▸ Description of the task
Filter the records down to the lines that hold the word "hoxter", and copy each of those lines.

▸ Provided records
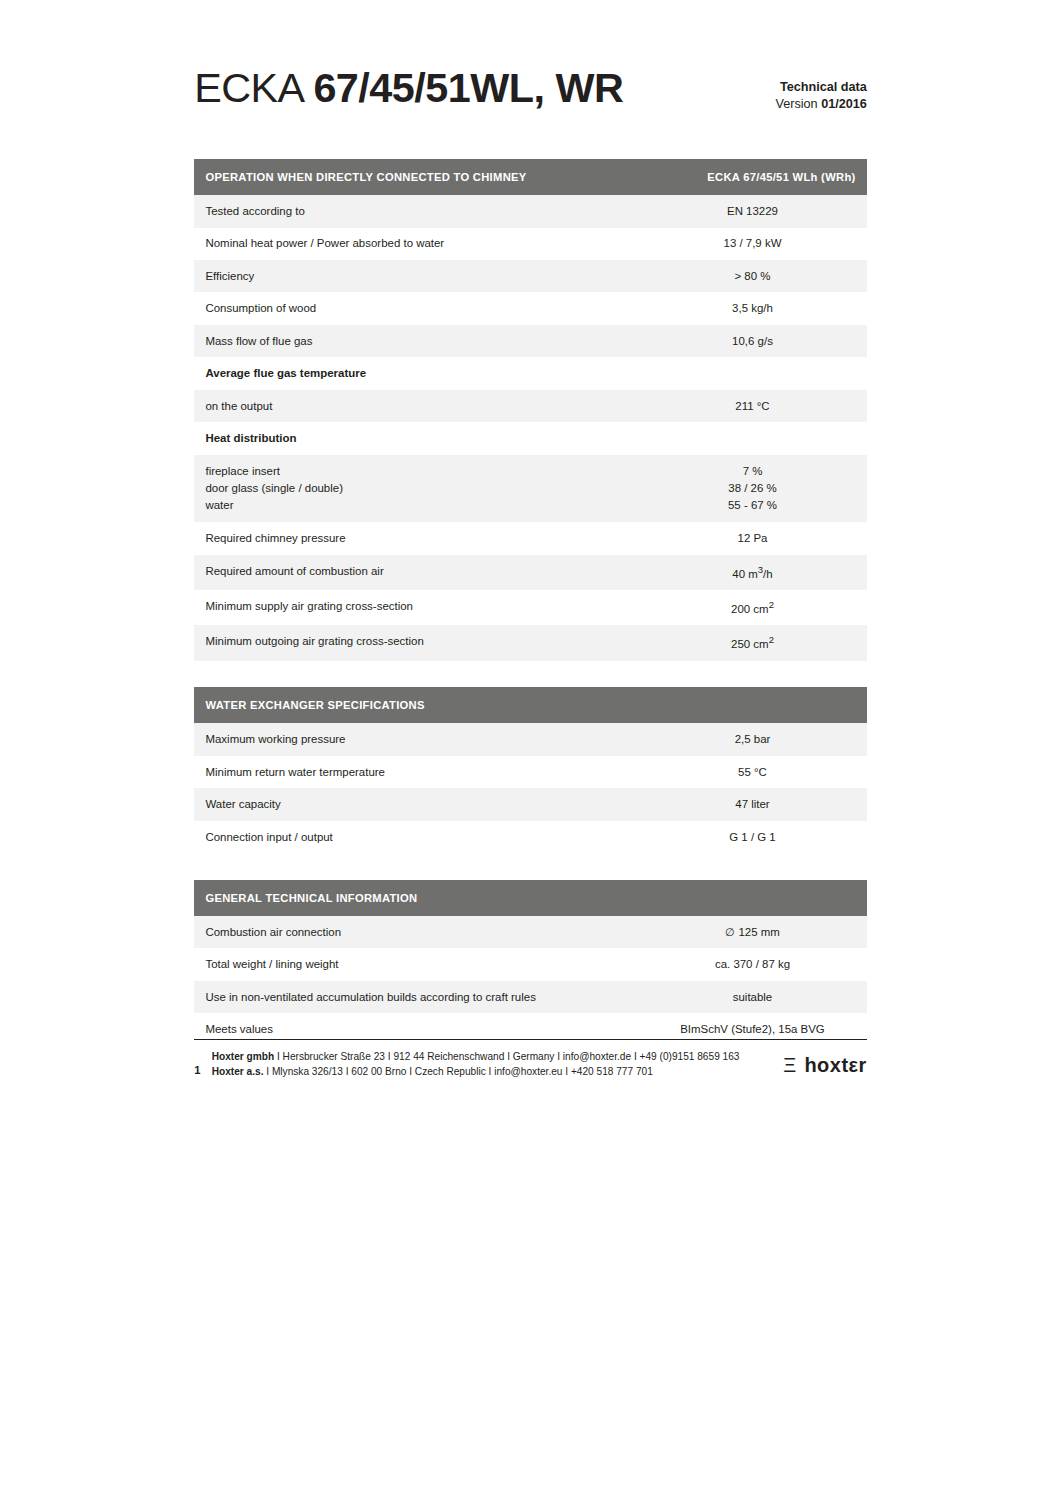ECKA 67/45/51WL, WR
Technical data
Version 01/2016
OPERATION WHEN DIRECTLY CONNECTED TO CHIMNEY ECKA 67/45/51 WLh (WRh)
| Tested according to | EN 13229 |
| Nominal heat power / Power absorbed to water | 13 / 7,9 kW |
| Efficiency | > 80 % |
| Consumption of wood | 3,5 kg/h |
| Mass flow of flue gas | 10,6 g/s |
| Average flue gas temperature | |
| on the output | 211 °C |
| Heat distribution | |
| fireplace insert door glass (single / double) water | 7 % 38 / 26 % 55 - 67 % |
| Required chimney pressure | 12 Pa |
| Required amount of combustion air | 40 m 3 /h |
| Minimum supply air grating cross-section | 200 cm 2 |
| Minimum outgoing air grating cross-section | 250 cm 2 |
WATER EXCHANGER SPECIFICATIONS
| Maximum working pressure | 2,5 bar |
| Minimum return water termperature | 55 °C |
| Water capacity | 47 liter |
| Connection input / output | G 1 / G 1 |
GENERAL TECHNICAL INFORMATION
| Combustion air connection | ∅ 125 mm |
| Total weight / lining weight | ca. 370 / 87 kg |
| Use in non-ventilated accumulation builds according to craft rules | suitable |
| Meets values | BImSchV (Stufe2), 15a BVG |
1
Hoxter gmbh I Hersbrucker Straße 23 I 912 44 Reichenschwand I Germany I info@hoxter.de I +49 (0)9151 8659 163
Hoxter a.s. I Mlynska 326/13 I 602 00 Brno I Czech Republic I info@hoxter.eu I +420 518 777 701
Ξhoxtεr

▸ Result for this task
Hoxter gmbh I Hersbrucker Straße 23 I 912 44 Reichenschwand I Germany I info@hoxter.de I +49 (0)9151 8659 163
Hoxter a.s. I Mlynska 326/13 I 602 00 Brno I Czech Republic I info@hoxter.eu I +420 518 777 701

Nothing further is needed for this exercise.